GIVEN PASSAGE below:

In the end, the problem with the JC letter is that it completely understates the scale of the attack on local government and local democracy. This is not “business as usual”, a few nasty cuts etc.  This is a once in a lifetime, permanent dismantling and shrinkage of the local state, a huge extension of privatisation of local services and an undermining of local democracy itself - there is little point in having locally elected councillors if their job is (from Nicholas Ridley’s famous quote): “to meet once a year to hand out the contracts”.

The only silver lining in the letter is its appeal for councillors to support local campaigners (even if this is clearly contradictory to their councillors supporting cuts budgets!) and to be organising mass campaigns against local government cuts. This gives an opportunity to campaigners to point out that Labour councillors are only doing one half of the message from the JC letter, and not the other.

But it really could have been so much better.

End of GIVEN PASSAGE.
DATASET SECTION below:

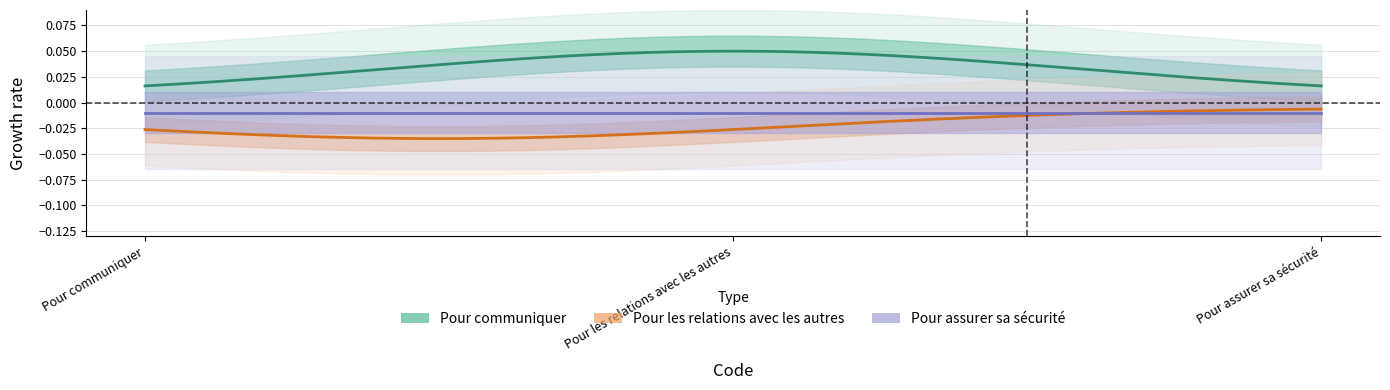

List the labels in order of Pour assurer sa sécurité value, largest first.

Pour assurer sa sécurité, Pour les relations avec les autres, Pour communiquer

End of DATASET SECTION.

WHAT THE TASK ASKS =>
Update the text on local government cuts, starting with "The only silver" and going on through "so much better.", so that "campaigners" becomes "activists".

OUTPUT =>
The only silver lining in the letter is its appeal for councillors to support local activists (even if this is clearly contradictory to their councillors supporting cuts budgets!) and to be organising mass campaigns against local government cuts. This gives an opportunity to activists to point out that Labour councillors are only doing one half of the message from the JC letter, and not the other.

But it really could have been so much better.